Daniel was three and a half years old with an infectious smile and inquisitive nature. He lived with his parents, Michael and Karen, in the apartment directly below me. After gaining his confidence we became friends and although I was some 20 years older than him, Daniel would always take time out of his busy day to say hello and speak to me for a little while. One day I happened to be outside when he rode up to me on his big wheel, a brightly colored plastic tricycle.
“Hi, what’cha doin’?” Daniel said, his standard opening.
“Hey Daniel, I’m cleaning out my car, what are you doing?” I said.
“Riding my big wheel,” he said.
“I see that,” I said. “Are you pretty good on that thing?”
“I’m the best!” Daniel exclaimed with all the unbridled confidence of youth.
I crouched down beside him. “Really…can you do any tricks on it?” I asked. He nodded matter-of-factly.
“What can you do?” I prodded.
Daniel furrowed his brow deep in thought before finally asking, “You see that telephone pole over there?”
“Yes,” I said.
“I can ride up that telephone pole and down the other side,” he said.
“Wow,” I exclaimed raising my eyebrows. “Are you telling me that you can ride your big wheel all the way to the top of that telephone pole and down the other side without falling off?”
“Yep,” he said, “that’s what I’m saying.”
We both stared at the pole for a moment before I spoke. “I would love to see that, Daniel, could you do that for me?”
Daniel got very quiet. He stared intently at the telephone pole and then down at his big wheel. He looked back at the pole and then finally up at me.
“Nah,” he said, “I’m tired of riding up that pole.”
Life is full of obstacles, some of our own making, and like my little friend Daniel, sometimes I just get plain tired of overcoming obstacles. That’s why God set aside a day for us to rest. He knew that we humans would be so busy scurrying around with our little plans and big dreams that we would need to stop and take time out to renew our strength and refresh our spirit. He thought it so important that he made it a commandment for us to rest even as He, himself, did on the seventh day. It’s a lesson that I, the product of a very successful workaholic father, have had a difficult time learning as I struggle to find a balance between work and rest.
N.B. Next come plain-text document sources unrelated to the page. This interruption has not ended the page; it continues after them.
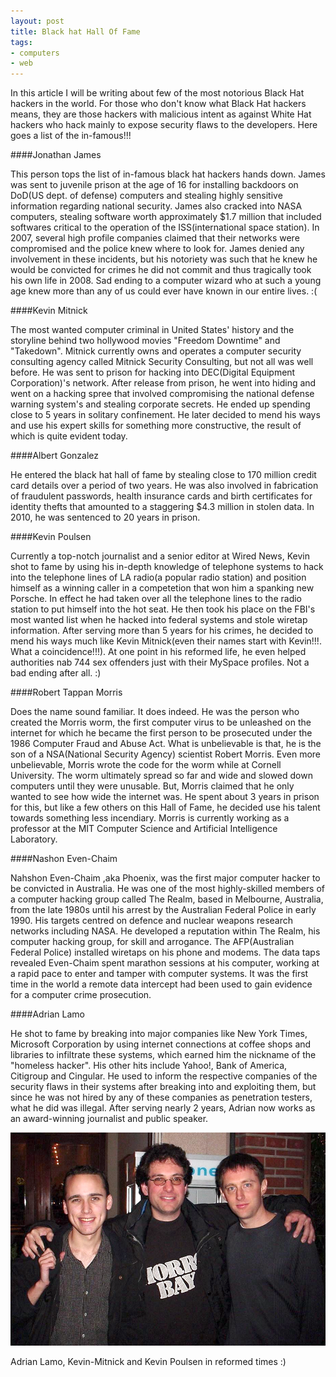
 ```yaml
---
layout: post
title: Black hat Hall Of Fame
tags: 
- computers
- web 
---
```


In this article I will be writing about few of the most notorious Black Hat hackers in the world. For those who don't know what Black Hat hackers means, they are those hackers with malicious intent as against White Hat hackers who hack mainly to expose security flaws to the developers. Here goes a list of the in-famous!!!

####Jonathan James

This person tops the list of in-famous black hat hackers hands down. James was sent to juvenile prison at the age of 16 for installing backdoors on DoD(US dept. of defense) computers and stealing highly sensitive information regarding national security. James also cracked into NASA computers, stealing software worth approximately $1.7 million that included softwares critical to the operation of the ISS(international space station). In 2007, several high profile companies claimed that their networks were compromised and the police knew where to look for. James denied any involvement in these incidents, but his notoriety was such that he knew he would be convicted for crimes he did not commit and thus tragically took his own life in 2008. Sad ending to a computer wizard who at such a young age knew more than any of us could ever have known in our entire lives. :(

####Kevin Mitnick

The most wanted computer criminal in United States' history and the storyline behind two hollywood movies "Freedom Downtime" and "Takedown". Mitnick currently owns and operates a computer security consulting agency called Mitnick Security Consulting, but not all was well before. He was sent to prison for hacking into DEC(Digital Equipment Corporation)'s network. After release from prison, he went into hiding and went on a hacking spree that involved compromising the national defense warning system's and stealing corporate secrets. He ended up spending close to 5 years in solitary confinement. He later decided to mend his ways and use his expert skills for something more constructive, the result of which is quite evident today.

####Albert Gonzalez

He entered the black hat hall of fame by stealing close to 170 million credit card details over a period of two years. He was also involved in fabrication of fraudulent passwords, health insurance cards and birth certificates for identity thefts that amounted to a staggering $4.3 million in stolen data. In 2010, he was sentenced to 20 years in prison.

####Kevin Poulsen

Currently a top-notch journalist and a senior editor at Wired News, Kevin shot to fame by using his in-depth knowledge of telephone systems to hack into the telephone lines of LA radio(a popular radio station) and position himself as a winning caller in a competetion that won him a spanking new Porsche. In effect he had taken over all the telephone lines to the radio station to put himself into the hot seat. He then took his place on the FBI's most wanted list when he hacked into federal systems and stole wiretap information. After serving more than 5 years for his crimes, he decided to mend his ways much like Kevin Mitnick(even their names start with Kevin!!!. What a coincidence!!!). At one point in his reformed life, he even helped authorities nab 744 sex offenders just with their MySpace profiles. Not a bad ending after all. :)

####Robert Tappan Morris

Does the name sound familiar. It does indeed. He was the person who created the Morris worm, the first computer virus to be unleashed on the internet for which he became the first person to be prosecuted under the 1986 Computer Fraud and Abuse Act. What is unbelievable is that, he is the son of a NSA(National Security Agency) scientist Robert Morris. Even more unbelievable, Morris wrote the code for the worm while at Cornell University. The worm ultimately spread so far and wide and slowed down computers until they were unusable. But, Morris claimed that he only wanted to see how wide the internet was. He spent about 3 years in prison for this, but like a few others on this Hall of Fame, he decided use his talent towards something less incendiary. Morris is currently working as a professor at the MIT Computer Science and Artificial Intelligence Laboratory.

####Nashon Even-Chaim

Nahshon Even-Chaim ,aka Phoenix, was the first major computer hacker to be convicted in Australia. He was one of the most highly-skilled members of a computer hacking group called The Realm, based in Melbourne, Australia, from the late 1980s until his arrest by the Australian Federal Police in early 1990. His targets centred on defence and nuclear weapons research networks including NASA. He developed a reputation within The Realm, his computer hacking group, for skill and arrogance. The AFP(Australian Federal Police) installed wiretaps on his phone and modems. The data taps revealed Even-Chaim spent marathon sessions at his computer, working at a rapid pace to enter and tamper with computer systems. It was the first time in the world a remote data intercept had been used to gain evidence for a computer crime prosecution.

####Adrian Lamo

He shot to fame by breaking into major companies like New York Times, Microsoft Corporation by using internet connections at coffee shops and libraries to infiltrate these systems, which earned him the nickname of the "homeless hacker". His other hits include Yahoo!, Bank of America, Citigroup and Cingular. He used to inform the respective companies of the security flaws in their systems after breaking into and exploiting them, but since he was not hired by any of these companies as penetration testers, what he did was illegal. After serving nearly 2 years, Adrian now works as an award-winning journalist and public speaker.

<img src="/Lamo-Mitnick-Poulsen.png" width="750px" />

Adrian Lamo, Kevin-Mitnick and Kevin Poulsen in reformed times :)

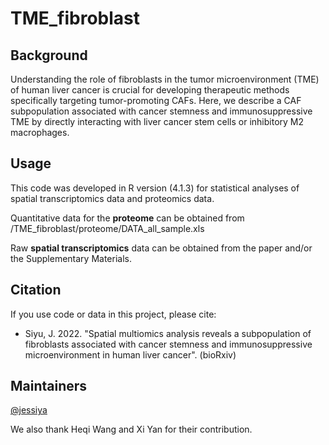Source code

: # TME_fibroblast
## Background
Understanding the role of fibroblasts in the tumor microenvironment (TME) of human liver cancer is crucial for developing therapeutic methods specifically targeting tumor-promoting CAFs. Here, we describe a CAF subpopulation associated with cancer stemness and immunosuppressive TME by directly interacting with liver cancer stem cells or inhibitory M2 macrophages.

## Usage
This code was developed in R version (4.1.3) for statistical analyses of spatial transcriptomics data and proteomics data.

Quantitative data for the **proteome** can be obtained from /TME_fibroblast/proteome/DATA_all_sample.xls

Raw **spatial transcriptomics** data can be obtained from the paper and/or the Supplementary Materials.

## Citation
If you use code or data in this project, please cite:

- Siyu, J. 2022. "Spatial multiomics analysis reveals a subpopulation of fibroblasts associated with cancer stemness and immunosuppressive microenvironment in human liver cancer". (bioRxiv)

## Maintainers
[@jessiya](https://github.com/jessiya825)

We also thank Heqi Wang and Xi Yan for their contribution.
The point was driven home to me as I was writing and arranging a piece of music one day. I placed a notation indicating a rest between two notes and realized that if those rests weren’t there, the notes would all run together and the melody would be lost in dissonance.
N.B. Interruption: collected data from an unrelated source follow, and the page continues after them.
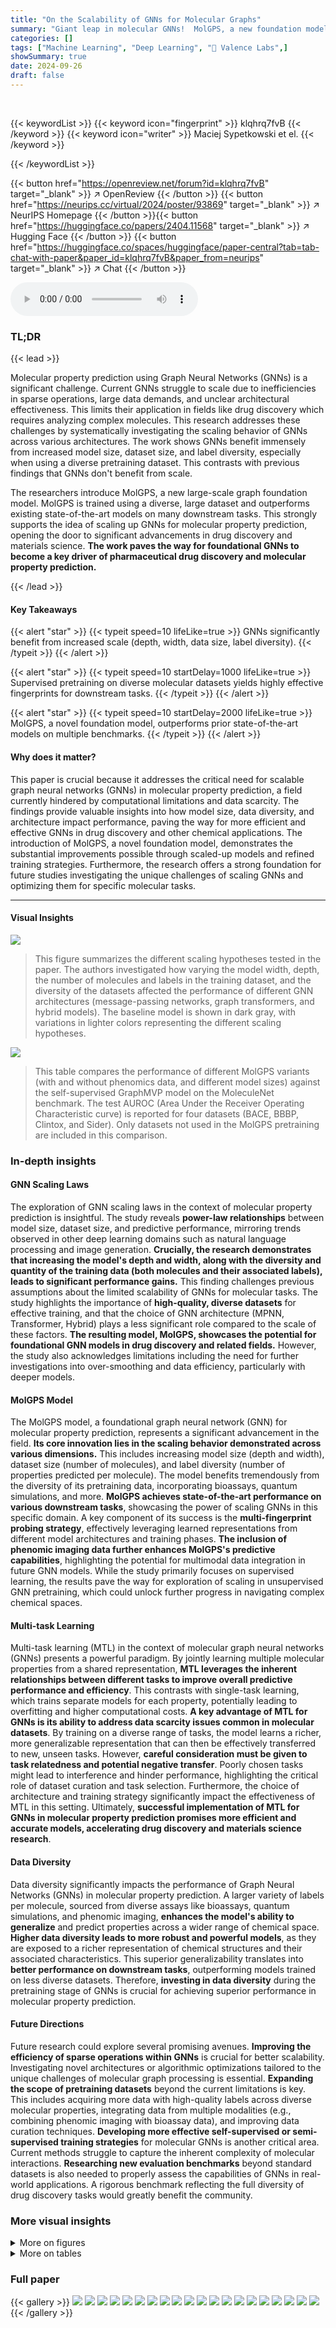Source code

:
 ```yaml
---
title: "On the Scalability of GNNs for Molecular Graphs"
summary: "Giant leap in molecular GNNs!  MolGPS, a new foundation model, achieves state-of-the-art performance on molecular property prediction by leveraging massive datasets and demonstrating the scalability o..."
categories: []
tags: ["Machine Learning", "Deep Learning", "🏢 Valence Labs",]
showSummary: true
date: 2024-09-26
draft: false
---
```


<br>

{{< keywordList >}}
{{< keyword icon="fingerprint" >}} klqhrq7fvB {{< /keyword >}}
{{< keyword icon="writer" >}} Maciej Sypetkowski et el. {{< /keyword >}}
 
{{< /keywordList >}}

{{< button href="https://openreview.net/forum?id=klqhrq7fvB" target="_blank" >}}
↗ OpenReview
{{< /button >}}
{{< button href="https://neurips.cc/virtual/2024/poster/93869" target="_blank" >}}
↗ NeurIPS Homepage
{{< /button >}}{{< button href="https://huggingface.co/papers/2404.11568" target="_blank" >}}
↗ Hugging Face
{{< /button >}}
{{< button href="https://huggingface.co/spaces/huggingface/paper-central?tab=tab-chat-with-paper&paper_id=klqhrq7fvB&paper_from=neurips" target="_blank" >}}
↗ Chat
{{< /button >}}



<audio controls>
    <source src="https://ai-paper-reviewer.com/klqhrq7fvB/podcast.wav" type="audio/wav">
    Your browser does not support the audio element.
</audio>


### TL;DR


{{< lead >}}

Molecular property prediction using Graph Neural Networks (GNNs) is a significant challenge. Current GNNs struggle to scale due to inefficiencies in sparse operations, large data demands, and unclear architectural effectiveness. This limits their application in fields like drug discovery which requires analyzing complex molecules. This research addresses these challenges by systematically investigating the scaling behavior of GNNs across various architectures.  The work shows GNNs benefit immensely from increased model size, dataset size, and label diversity, especially when using a diverse pretraining dataset. This contrasts with previous findings that GNNs don't benefit from scale.

The researchers introduce MolGPS, a new large-scale graph foundation model.  MolGPS is trained using a diverse, large dataset and outperforms existing state-of-the-art models on many downstream tasks.  This strongly supports the idea of scaling up GNNs for molecular property prediction, opening the door to significant advancements in drug discovery and materials science. **The work paves the way for foundational GNNs to become a key driver of pharmaceutical drug discovery and molecular property prediction.**

{{< /lead >}}


#### Key Takeaways

{{< alert "star" >}}
{{< typeit speed=10 lifeLike=true >}} GNNs significantly benefit from increased scale (depth, width, data size, label diversity). {{< /typeit >}}
{{< /alert >}}

{{< alert "star" >}}
{{< typeit speed=10 startDelay=1000 lifeLike=true >}} Supervised pretraining on diverse molecular datasets yields highly effective fingerprints for downstream tasks. {{< /typeit >}}
{{< /alert >}}

{{< alert "star" >}}
{{< typeit speed=10 startDelay=2000 lifeLike=true >}} MolGPS, a novel foundation model, outperforms prior state-of-the-art models on multiple benchmarks. {{< /typeit >}}
{{< /alert >}}

#### Why does it matter?
This paper is crucial because it addresses the critical need for scalable graph neural networks (GNNs) in molecular property prediction, a field currently hindered by computational limitations and data scarcity. The findings provide valuable insights into how model size, data diversity, and architecture impact performance, paving the way for more efficient and effective GNNs in drug discovery and other chemical applications.  The introduction of MolGPS, a novel foundation model, demonstrates the substantial improvements possible through scaled-up models and refined training strategies.  Furthermore, the research offers a strong foundation for future studies investigating the unique challenges of scaling GNNs and optimizing them for specific molecular tasks.

------
#### Visual Insights



![](https://ai-paper-reviewer.com/klqhrq7fvB/figures_1_1.jpg)

> This figure summarizes the different scaling hypotheses tested in the paper.  The authors investigated how varying the model width, depth, the number of molecules and labels in the training dataset, and the diversity of the datasets affected the performance of different GNN architectures (message-passing networks, graph transformers, and hybrid models). The baseline model is shown in dark gray, with variations in lighter colors representing the different scaling hypotheses.





![](https://ai-paper-reviewer.com/klqhrq7fvB/tables_28_1.jpg)

> This table compares the performance of different MolGPS variants (with and without phenomics data, and different model sizes) against the self-supervised GraphMVP model on the MoleculeNet benchmark.  The test AUROC (Area Under the Receiver Operating Characteristic curve) is reported for four datasets (BACE, BBBP, Clintox, and Sider). Only datasets not used in the MolGPS pretraining are included in this comparison.





### In-depth insights


#### GNN Scaling Laws
The exploration of GNN scaling laws in the context of molecular property prediction is insightful. The study reveals **power-law relationships** between model size, dataset size, and predictive performance, mirroring trends observed in other deep learning domains such as natural language processing and image generation.  **Crucially, the research demonstrates that increasing the model's depth and width, along with the diversity and quantity of the training data (both molecules and their associated labels), leads to significant performance gains.**  This finding challenges previous assumptions about the limited scalability of GNNs for molecular tasks. The study highlights the importance of **high-quality, diverse datasets** for effective training, and that the choice of GNN architecture (MPNN, Transformer, Hybrid) plays a less significant role compared to the scale of these factors. **The resulting model, MolGPS, showcases the potential for foundational GNN models in drug discovery and related fields.** However, the study also acknowledges limitations including the need for further investigations into over-smoothing and data efficiency, particularly with deeper models.

#### MolGPS Model
The MolGPS model, a foundational graph neural network (GNN) for molecular property prediction, represents a significant advancement in the field.  **Its core innovation lies in the scaling behavior demonstrated across various dimensions.**  This includes increasing model size (depth and width), dataset size (number of molecules), and label diversity (number of properties predicted per molecule).  The model benefits tremendously from the diversity of its pretraining data, incorporating bioassays, quantum simulations, and more. **MolGPS achieves state-of-the-art performance on various downstream tasks**, showcasing the power of scaling GNNs in this specific domain.  A key component of its success is the **multi-fingerprint probing strategy**, effectively leveraging learned representations from different model architectures and training phases.  **The inclusion of phenomic imaging data further enhances MolGPS's predictive capabilities**, highlighting the potential for multimodal data integration in future GNN models. While the study primarily focuses on supervised learning, the results pave the way for exploration of scaling in unsupervised GNN pretraining, which could unlock further progress in navigating complex chemical spaces.

#### Multi-task Learning
Multi-task learning (MTL) in the context of molecular graph neural networks (GNNs) presents a powerful paradigm. By jointly learning multiple molecular properties from a shared representation, **MTL leverages the inherent relationships between different tasks to improve overall predictive performance and efficiency**. This contrasts with single-task learning, which trains separate models for each property, potentially leading to overfitting and higher computational costs.  **A key advantage of MTL for GNNs is its ability to address data scarcity issues common in molecular datasets**.  By training on a diverse range of tasks, the model learns a richer, more generalizable representation that can then be effectively transferred to new, unseen tasks. However, **careful consideration must be given to task relatedness and potential negative transfer**.  Poorly chosen tasks might lead to interference and hinder performance, highlighting the critical role of dataset curation and task selection.  Furthermore, the choice of architecture and training strategy significantly impact the effectiveness of MTL in this setting.  Ultimately, **successful implementation of MTL for GNNs in molecular property prediction promises more efficient and accurate models, accelerating drug discovery and materials science research**.

#### Data Diversity
Data diversity significantly impacts the performance of Graph Neural Networks (GNNs) in molecular property prediction.  A larger variety of labels per molecule, sourced from diverse assays like bioassays, quantum simulations, and phenomic imaging, **enhances the model's ability to generalize** and predict properties across a wider range of chemical space.  **Higher data diversity leads to more robust and powerful models**, as they are exposed to a richer representation of chemical structures and their associated characteristics. This superior generalizability translates into **better performance on downstream tasks**, outperforming models trained on less diverse datasets. Therefore, **investing in data diversity** during the pretraining stage of GNNs is crucial for achieving superior performance in molecular property prediction.

#### Future Directions
Future research could explore several promising avenues. **Improving the efficiency of sparse operations within GNNs** is crucial for better scalability.  Investigating novel architectures or algorithmic optimizations tailored to the unique challenges of molecular graph processing is essential.  **Expanding the scope of pretraining datasets** beyond the current limitations is key.  This includes acquiring more data with high-quality labels across diverse molecular properties, integrating data from multiple modalities (e.g., combining phenomic imaging with bioassay data), and improving data curation techniques.  **Developing more effective self-supervised or semi-supervised training strategies** for molecular GNNs is another critical area.  Current methods struggle to capture the inherent complexity of molecular interactions.  **Researching new evaluation benchmarks** beyond standard datasets is also needed to properly assess the capabilities of GNNs in real-world applications. A rigorous benchmark reflecting the full diversity of drug discovery tasks would greatly benefit the community.


### More visual insights

<details>
<summary>More on figures
</summary>


![](https://ai-paper-reviewer.com/klqhrq7fvB/figures_5_1.jpg)

> This figure shows the results of scaling experiments on various aspects of the GNN models, including width, depth, number of molecules, and labels, as well as dataset diversity.  The different scaling methods are shown as columns, and the performance metrics are shown in rows. Each point represents the average standardized performance across multiple tasks.  This illustrates the impact of these factors on model performance for various molecular tasks.


![](https://ai-paper-reviewer.com/klqhrq7fvB/figures_6_1.jpg)

> This figure shows the effects of scaling different aspects of the GNN models (width, depth, number of molecules, and number of labels) on model performance. Each row represents a different performance metric (e.g., AUROC, MAE) and each column shows a different scaling factor.  The results demonstrate a positive scaling trend across all metrics for all scaling factors. The impact of each scaling factor is also shown.


![](https://ai-paper-reviewer.com/klqhrq7fvB/figures_7_1.jpg)

> This figure compares the performance of the MolGPS model to the state-of-the-art (SOTA) across three benchmark datasets: TDC, Polaris, and MoleculeNet.  MolGPS is a foundation model that combines fingerprints from three different architectures (MPNN++, Transformer, and hybrid GPS++). The figure shows that MolGPS achieves SOTA performance on a significant portion of the tasks in each dataset, demonstrating its effectiveness as a general-purpose model for various molecular property prediction tasks.


![](https://ai-paper-reviewer.com/klqhrq7fvB/figures_8_1.jpg)

> This figure compares the performance of three different models (MPNN++, MPNN++ with phenomics, and MolGPS) on the TDC ADMET benchmark.  The x-axis represents the number of parameters in each model, and the y-axis represents the normalized performance across the 22 tasks in the benchmark. The figure shows that MolGPS significantly outperforms the other models, demonstrating strong scaling behavior and the benefit of incorporating phenomics data into the pretraining process.  Several baselines are also included for comparison, showing the relative performance improvements of the presented models.


![](https://ai-paper-reviewer.com/klqhrq7fvB/figures_18_1.jpg)

> This figure presents the results of an experiment that investigates the scaling behavior of Graph Neural Networks (GNNs) for molecular graphs in various settings.  Different columns explore different scaling factors (width, depth, number of molecules, datasets, labels) while rows show different performance metrics.  The standardized mean metric is used for better comparison across various tasks.


![](https://ai-paper-reviewer.com/klqhrq7fvB/figures_18_2.jpg)

> This figure shows the effects of scaling different aspects of the models and datasets on their performance.  The rows represent the different performance metrics used, and the columns represent the different aspects being scaled (width, depth, number of molecules, datasets, labels). Each point shows the average standardized performance across multiple tasks. The lighter colors indicate better performance.


![](https://ai-paper-reviewer.com/klqhrq7fvB/figures_19_1.jpg)

> This figure shows the training curves for three different GNN architectures (MPNN++, Transformer, and GPS++) while varying the fraction of molecules used for training.  The x-axis represents the number of gradient steps, and the y-axis shows the loss for the different datasets used for pretraining. Each line represents a model trained with a different fraction of the total dataset (12.5%, 25%, 50%, 100%).  The figure illustrates how the model performance and training loss change with different amounts of training data and the different GNN architectures. 


![](https://ai-paper-reviewer.com/klqhrq7fvB/figures_20_1.jpg)

> This figure shows the results of experiments evaluating how different scaling factors affect the performance of various GNN models.  The rows represent different performance metrics (e.g., standardized mean for various tasks), and columns show the impact of different scaling factors like width, depth, molecule count, and dataset diversity.  The lighter and darker shades of green indicate better and worse performances respectively. The figure helps to visualize which scaling methods have the greatest effect on improving model performance for specific tasks.


![](https://ai-paper-reviewer.com/klqhrq7fvB/figures_21_1.jpg)

> This figure shows the results of scaling experiments on molecular GNNs.  It analyzes how performance changes with variations in model width, depth, number of molecules, labels, and dataset diversity.  Different rows show different performance metrics. Different columns show the effects of varying the different scaling factors (width, depth, molecules, dataset, labels). The graphs illustrate the scaling behavior of three different GNN architectures (MPNN++, Transformer, and GPS++) across multiple datasets and tasks.


![](https://ai-paper-reviewer.com/klqhrq7fvB/figures_22_1.jpg)

> This figure shows the impact of scaling different aspects of the model and data on the performance across various tasks.  It shows scaling with respect to the model's width (number of parameters), depth (number of layers), the number of molecules in the dataset, the diversity of datasets used, and the number of labels per molecule.  Different colors represent different model architectures (MPNN++, Transformer, and GPS++). The y-axis represents the average standardized performance across different tasks.  Each column represents a different scaling factor, and each row represents a different performance metric.


![](https://ai-paper-reviewer.com/klqhrq7fvB/figures_23_1.jpg)

> This figure shows the effects of scaling on the performance of different GNN architectures.  Each column represents a scaling type (width, depth, number of molecules, dataset ablation, label scaling), and each row represents a performance metric. The standardized mean is shown, which normalizes performance scores across various tasks.  The results demonstrate how changes in model size and dataset affect performance on different tasks, illustrating power law scaling behavior.  For example, increasing the model width significantly improves performance, while increasing the depth has diminishing returns after a certain point.


![](https://ai-paper-reviewer.com/klqhrq7fvB/figures_24_1.jpg)

> This figure shows the results of scaling experiments on various aspects of the GNN models.  The rows represent different performance metrics (e.g., AUROC, R-squared), while the columns represent different scaling factors (e.g., width, depth, number of molecules, dataset diversity, and number of labels). Each cell in the figure shows the standardized mean performance across multiple tasks, which allows for a comparison of scaling effects across different metrics and factors. The use of a standardized mean allows for comparisons even though the datasets involved had different scoring systems.


![](https://ai-paper-reviewer.com/klqhrq7fvB/figures_25_1.jpg)

> This figure summarizes the different scaling hypotheses explored in the paper.  It shows how the authors investigated scaling graph neural networks (GNNs) by varying several key factors, including the model's width (number of parameters), depth (number of layers), the size of the molecular dataset (number of molecules), the number of labels per molecule, and the diversity of the datasets.  The baseline model is represented in dark grey, while variations are shown in lighter colors.


![](https://ai-paper-reviewer.com/klqhrq7fvB/figures_25_2.jpg)

> This figure shows the results of scaling experiments on molecular GNNs.  Different scaling types (width, depth, number of molecules, dataset ablation, label fraction) were tested, and their effects on various downstream tasks are shown. The standardized mean performance across tasks is presented, providing a summary of the scaling behaviors for different GNN architectures (MPNN++, Transformer, GPS++).


![](https://ai-paper-reviewer.com/klqhrq7fvB/figures_26_1.jpg)

> This figure shows the results of scaling experiments on the TDC benchmark dataset for three different GNN architectures (MPNN++, Transformer, and GPS++).  It demonstrates the impact of increasing model width (number of parameters) on model performance, evaluated using both probing and finetuning strategies.  Darker green indicates better performance.  The Spearman correlation values quantify the strength of the relationship between model size and performance for both probing and finetuning.  This provides evidence that model size is an important factor in achieving better results.


![](https://ai-paper-reviewer.com/klqhrq7fvB/figures_26_2.jpg)

> This figure displays the results of scaling experiments on various factors including width, depth, number of molecules, dataset size, and the number of labels.  Each row represents a different performance metric (e.g., AUPRC, Spearman, MAE), and each column a different scaling approach.  The graphs show how these changes affect performance on different downstream tasks, providing insights into how molecular GNNs scale.


![](https://ai-paper-reviewer.com/klqhrq7fvB/figures_27_1.jpg)

> This figure shows the results of scaling experiments on molecular GNNs.  It explores how changes in model width, depth, dataset size, and number of labels affect performance across various tasks (L1000, PCBA, PCQM4M). Each row represents a performance metric, and each column shows a different scaling factor. The standardized mean performance is shown for each condition, providing a comprehensive view of the scaling behavior for different GNN architectures (MPNN++, Transformer, GPS++).


</details>




<details>
<summary>More on tables
</summary>


![](https://ai-paper-reviewer.com/klqhrq7fvB/tables_28_2.jpg)
> This table compares the performance of MolGPS variants (with and without phenomics data) against the self-supervised and fully supervised versions of the MolE model.  The comparison is performed on the TDC benchmark dataset, and focuses on normalized MAE scores for various tasks. The results highlight that supervised pretraining greatly improves MolE's performance, and MolGPS consistently surpasses all MolE versions across most tasks.

![](https://ai-paper-reviewer.com/klqhrq7fvB/tables_29_1.jpg)
> This table presents the power law constants (α) obtained from applying Equation 1 to the results of the width scaling experiments on the Polaris benchmark (shown in Figure 3).  These constants represent how much the loss function changes with respect to changes in model parameters,  specifically for different downstream tasks (T1-T12). The values are shown separately for probing and finetuning strategies, demonstrating differences in how model scaling impacts performance based on the training approach.

![](https://ai-paper-reviewer.com/klqhrq7fvB/tables_29_2.jpg)
> This table shows the power-law scaling behavior of different GNN architectures (MPNN++, Transformer, and GPS++) during pretraining. It presents the power-law constant (β) obtained from Equation 2, which relates the training loss to the dataset size. The values of β indicate how efficiently the models use the increasing amount of training data.  Higher β values suggest better scaling behavior.

</details>




### Full paper

{{< gallery >}}
<img src="https://ai-paper-reviewer.com/klqhrq7fvB/1.png" class="grid-w50 md:grid-w33 xl:grid-w25" />
<img src="https://ai-paper-reviewer.com/klqhrq7fvB/2.png" class="grid-w50 md:grid-w33 xl:grid-w25" />
<img src="https://ai-paper-reviewer.com/klqhrq7fvB/3.png" class="grid-w50 md:grid-w33 xl:grid-w25" />
<img src="https://ai-paper-reviewer.com/klqhrq7fvB/4.png" class="grid-w50 md:grid-w33 xl:grid-w25" />
<img src="https://ai-paper-reviewer.com/klqhrq7fvB/5.png" class="grid-w50 md:grid-w33 xl:grid-w25" />
<img src="https://ai-paper-reviewer.com/klqhrq7fvB/6.png" class="grid-w50 md:grid-w33 xl:grid-w25" />
<img src="https://ai-paper-reviewer.com/klqhrq7fvB/7.png" class="grid-w50 md:grid-w33 xl:grid-w25" />
<img src="https://ai-paper-reviewer.com/klqhrq7fvB/8.png" class="grid-w50 md:grid-w33 xl:grid-w25" />
<img src="https://ai-paper-reviewer.com/klqhrq7fvB/9.png" class="grid-w50 md:grid-w33 xl:grid-w25" />
<img src="https://ai-paper-reviewer.com/klqhrq7fvB/10.png" class="grid-w50 md:grid-w33 xl:grid-w25" />
<img src="https://ai-paper-reviewer.com/klqhrq7fvB/11.png" class="grid-w50 md:grid-w33 xl:grid-w25" />
<img src="https://ai-paper-reviewer.com/klqhrq7fvB/12.png" class="grid-w50 md:grid-w33 xl:grid-w25" />
<img src="https://ai-paper-reviewer.com/klqhrq7fvB/13.png" class="grid-w50 md:grid-w33 xl:grid-w25" />
<img src="https://ai-paper-reviewer.com/klqhrq7fvB/14.png" class="grid-w50 md:grid-w33 xl:grid-w25" />
<img src="https://ai-paper-reviewer.com/klqhrq7fvB/15.png" class="grid-w50 md:grid-w33 xl:grid-w25" />
<img src="https://ai-paper-reviewer.com/klqhrq7fvB/16.png" class="grid-w50 md:grid-w33 xl:grid-w25" />
<img src="https://ai-paper-reviewer.com/klqhrq7fvB/17.png" class="grid-w50 md:grid-w33 xl:grid-w25" />
<img src="https://ai-paper-reviewer.com/klqhrq7fvB/18.png" class="grid-w50 md:grid-w33 xl:grid-w25" />
<img src="https://ai-paper-reviewer.com/klqhrq7fvB/19.png" class="grid-w50 md:grid-w33 xl:grid-w25" />
<img src="https://ai-paper-reviewer.com/klqhrq7fvB/20.png" class="grid-w50 md:grid-w33 xl:grid-w25" />
{{< /gallery >}}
Hard work is, indeed, a virtue but in the symphony of life the rests are just as critical to purpose and order.
“Every person needs to take one day away. A day in which one consciously separates the past from the future. Jobs, family, employers, and friends can exist one day without any one of us, and if our egos permit us to confess, they could exist eternally in our absence. Each person deserves a day away in which no problems are confronted, no solutions searched for. Each of us needs to withdraw from the cares which will not withdraw from us.”